Department of Neurology, Yale School of Medicine, New Haven, CT, USA.
Division of Neurology at the Department of Medicine, University of Toronto, Toronto, Ontario, Canada.
Nat Genet. 2024 May;56(5):838-845. doi: 10.1038/s41588-024-01732-8. Epub 2024 May 13.

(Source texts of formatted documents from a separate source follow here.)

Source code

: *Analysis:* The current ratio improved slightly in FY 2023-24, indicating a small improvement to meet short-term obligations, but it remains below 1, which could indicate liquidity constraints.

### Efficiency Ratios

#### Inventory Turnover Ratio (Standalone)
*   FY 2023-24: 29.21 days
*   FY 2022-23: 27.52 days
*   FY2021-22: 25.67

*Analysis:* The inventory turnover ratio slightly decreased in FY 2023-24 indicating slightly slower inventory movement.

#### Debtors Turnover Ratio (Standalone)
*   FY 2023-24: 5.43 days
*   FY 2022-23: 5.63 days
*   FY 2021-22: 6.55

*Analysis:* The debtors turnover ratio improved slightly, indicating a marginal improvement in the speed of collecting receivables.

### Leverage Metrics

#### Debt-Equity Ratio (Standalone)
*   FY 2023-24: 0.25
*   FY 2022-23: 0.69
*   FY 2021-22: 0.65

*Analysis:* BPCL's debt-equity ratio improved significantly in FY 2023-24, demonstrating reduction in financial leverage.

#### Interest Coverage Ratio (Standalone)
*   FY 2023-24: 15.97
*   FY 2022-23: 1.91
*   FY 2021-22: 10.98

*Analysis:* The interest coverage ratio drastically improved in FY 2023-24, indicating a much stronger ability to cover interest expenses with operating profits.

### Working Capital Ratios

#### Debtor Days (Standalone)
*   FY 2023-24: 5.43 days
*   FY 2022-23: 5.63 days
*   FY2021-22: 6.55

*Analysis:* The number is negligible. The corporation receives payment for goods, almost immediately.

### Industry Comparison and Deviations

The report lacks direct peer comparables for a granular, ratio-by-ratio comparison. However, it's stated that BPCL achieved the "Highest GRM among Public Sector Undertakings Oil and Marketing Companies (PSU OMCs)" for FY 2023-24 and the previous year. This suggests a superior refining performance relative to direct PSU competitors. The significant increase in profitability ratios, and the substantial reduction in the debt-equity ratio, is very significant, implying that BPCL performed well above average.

Autoimmune and inflammatory diseases are polygenic disorders of the immune system. Many genomic loci harbor risk alleles for several diseases, but the limited resolution of genetic mapping prevents determining whether the same allele is responsible, indicating a shared underlying mechanism. Here, using a collection of 129,058 cases and controls across 6 diseases, we show that ~40% of overlapping associations are due to the same allele. We improve fine-mapping resolution for shared alleles twofold by combining cases and controls across diseases, allowing us to identify more expression quantitative trait loci driven by the shared alleles. The patterns indicate widespread sharing of pathogenic mechanisms but not a single global autoimmune mechanism. Our approach can be applied to any set of traits and is particularly valuable as sample collections become depleted.
自身免疫和炎症性疾病是免疫系统的多基因疾病。许多基因组位点都携带有多种疾病的风险等位基因,但遗传图谱的分辨率有限,无法确定是否由相同的等位基因负责,这表明存在共同的潜在机制。在这里,我们使用了 6 种疾病的 129058 例病例和对照的集合,结果表明,约 40%的重叠关联是由相同的等位基因引起的。我们通过跨疾病合并病例和对照,将共享等位基因的精细映射分辨率提高了两倍,从而使我们能够识别更多由共享等位基因驱动的表达数量性状基因座。这些模式表明存在广泛的致病机制共享,但不存在单一的全球自身免疫机制。我们的方法可以应用于任何一组特征,并且在样本集合变得枯竭时特别有价值。